You’ve now exercised the whole range-analysis toolkit, from hand-built objects to real ENCODE data. You can:

  • Build a GRanges from scratch and pull it apart with the coordinate accessors and mcols(), and subset it like a vector.
  • Reshape a set with flank(), resize(), and reduce(), and summarize it with coverage() — reading strand-awareness and overlap depth correctly.
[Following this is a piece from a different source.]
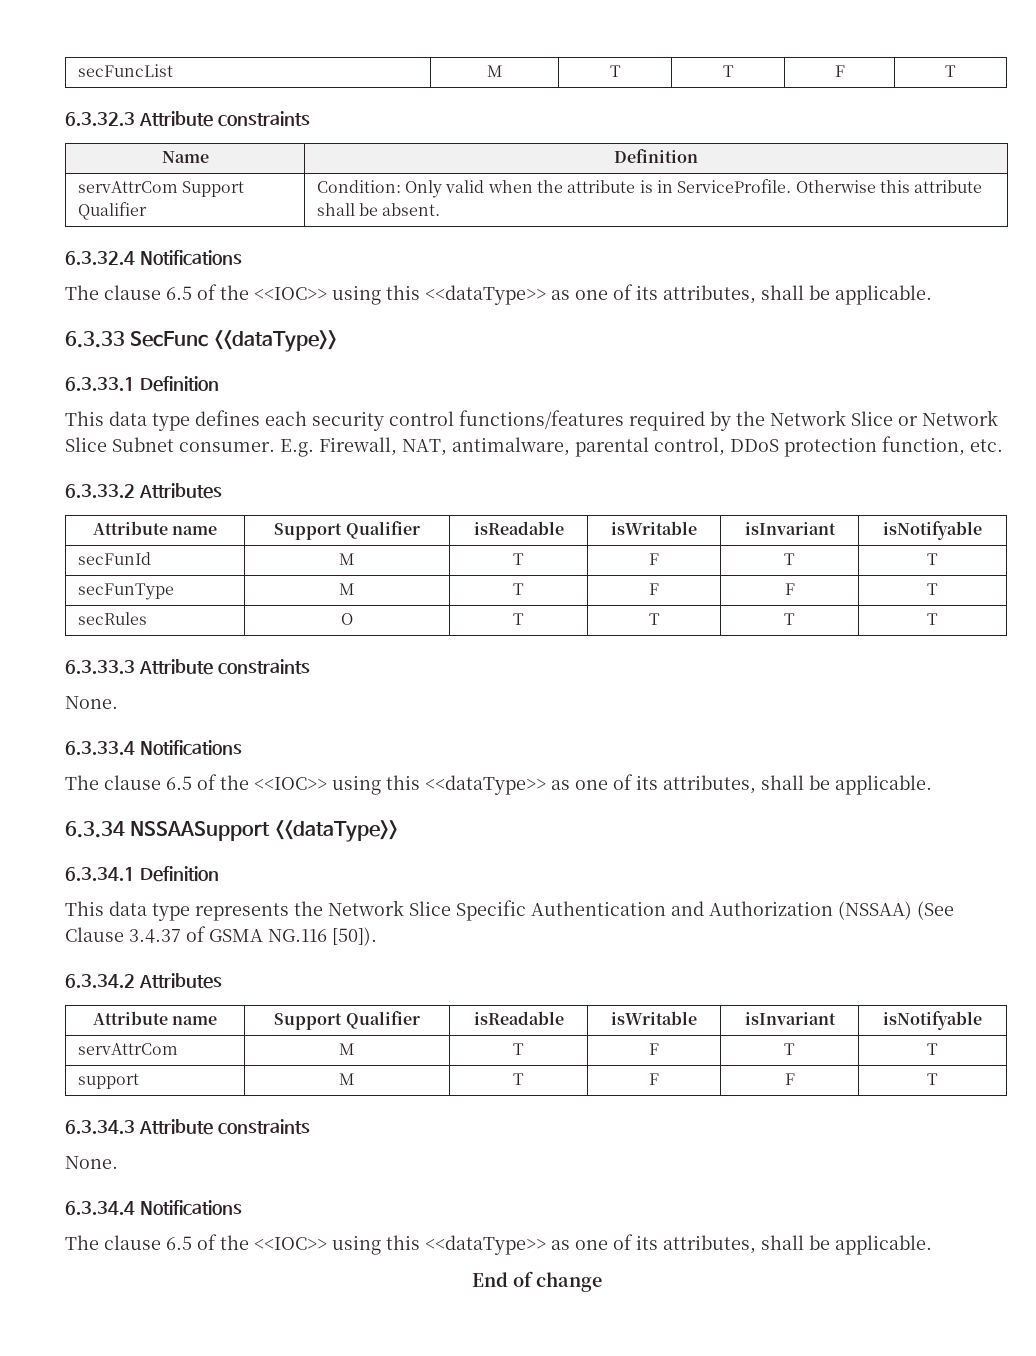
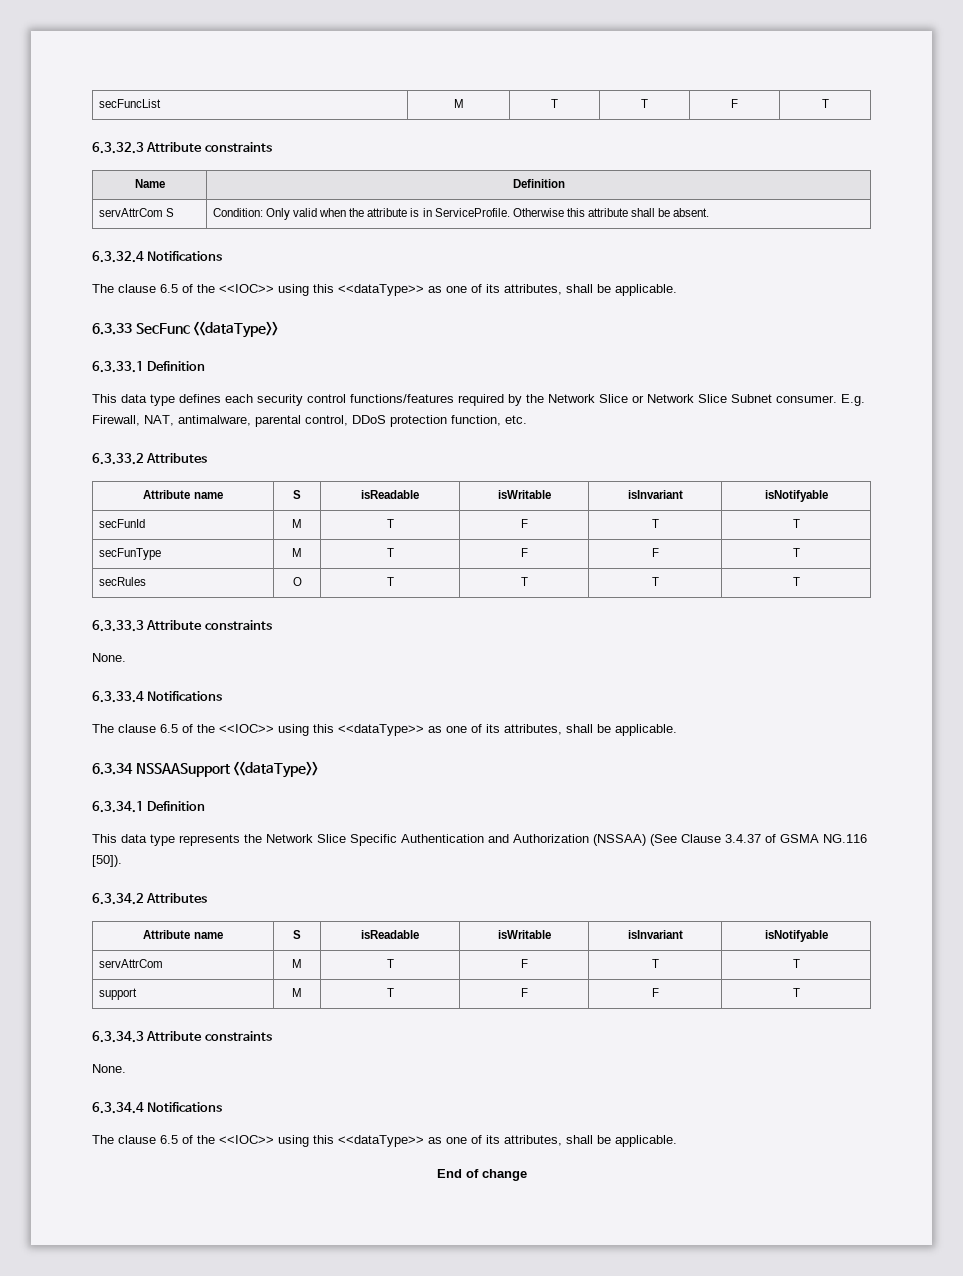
[182,181,245,197] [77,202,147,220] Support Qualifier -> [165,208,174,217] S
[274,521,420,540] Support Qualifier -> [293,490,301,499] S
[274,1011,420,1030] Support Qualifier -> [293,930,301,939] S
  • Recognize and fix the silent zero-overlap bug a chr1-vs-1 seqlevelsStyle mismatch causes.
  • Relate two real range sets with %over%, subsetByOverlaps(), nearest(), and distanceToNearest(), and judge an overlap against a chance expectation.

For the underlying concepts — how GRanges objects are built, the full catalog of set operations and overlap methods, and the coordinate-system details — return to the Genomic ranges and features chapter. For the real-data import workflow with rtracklayer, see Genomic ranges with real ChIP-seq peaks. This chapter was the place to put those tools to work.